The Emperor has no Clothes

2013-10-17

“In theory, theory and practice are the same. In practice, they are not.” — Albert Einstein

The original Dynamo paper created a wave of interest in the CAP theorem and gave rise to the recent crop of distributed databases: Cassandra, Riak, et al. These systems are generally AP where C can be tuned to provide some guarantee of consistency, i.e. they do their best to provide CAP according to the application’s needs. For instance, you might have a cluster of 5 nodes where a write to the cluster will return success if 3 of the nodes acknowledge the write. The cluster will still be available even if two of the machines fail.

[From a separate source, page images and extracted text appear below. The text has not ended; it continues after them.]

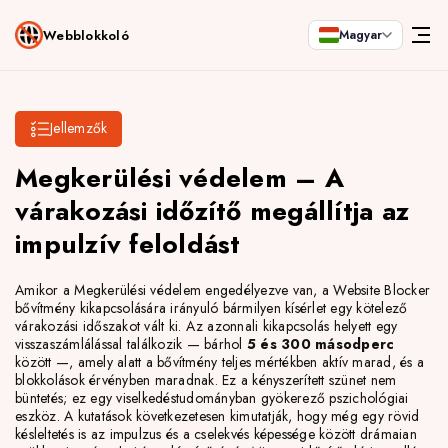
Webblokkoló
Magyar
Jellemzők
Megkerülési védelem – A
várakozási időzítő megállítja az
impulzív feloldást
Amikor a Megkerülési védelem engedélyezve van, a Website Blocker
bővítmény kikapcsolására irányuló bármilyen kísérlet egy kötelező
várakozási időszakot vált ki. Az azonnali kikapcsolás helyett egy
visszaszámlálással találkozik — bárhol
5 és 300 másodperc
között —, amely alatt a bővítmény teljes mértékben aktív marad, és a
blokkolások érvényben maradnak. Ez a kényszerített szünet nem
büntetés; ez egy viselkedéstudományban gyökerező pszichológiai
eszköz. A kutatások következetesen kimutatják, hogy még egy rövid
késleltetés is az impulzus és a cselekvés képessége között drámaian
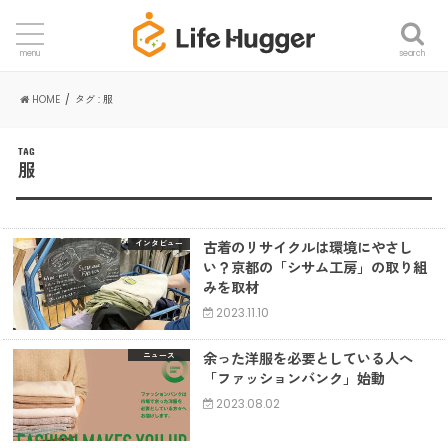
search
menu
HOME
タグ : 服
TAG
服
古着のリサイクルは環境にやさし
インタビュー
い？京都の「シサム工房」の取り組
みを取材
2023.11.10
余った洋服を必要としている人へ
ニュース
「ファッションバンク」始動
2023.08.02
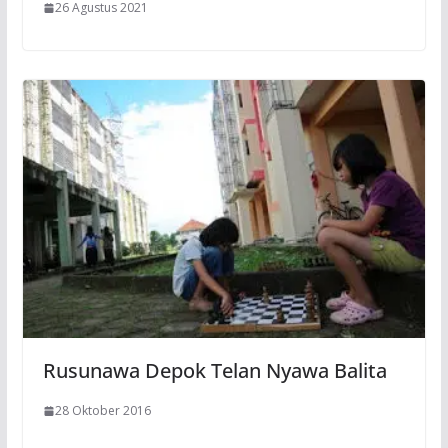
26 Agustus 2021
Rusunawa Depok Telan Nyawa Balita
28 Oktober 2016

In theory they are a great way to ensure availability to your application in the face of network failures. In practice, I believe these databases are so complex that they often provide less availability than a simpler CP system like a SQL database.

Consider:

Network failure cases are legion
Integration testing of high availability systems is extremely complicated
Reasoning about and debugging failures becomes much harder
Adding N machines increases your odds of network failure N-fold

As the recent series of Jepsen posts show, even the most highly regarded of these systems have serious bugs in their handling of network failures. Cascading failure happens. Split brain happens. Distributed databases do not scale linearly vs a single system; having a 5 node cluster will not handle 5x the throughput of a single system so your costs will increase super-linearly and your chances of network failure increase 5x (and thus exposing those hard-to-test network failure bugs). Distributed databases are useful only if:

You need scale beyond what one system can provide
You are willing to accept the server and administration costs
You can test the network failure cases you wish to handle

My belief is simple: avoid distributed databases if possible. You will pay a heavy tax for their use.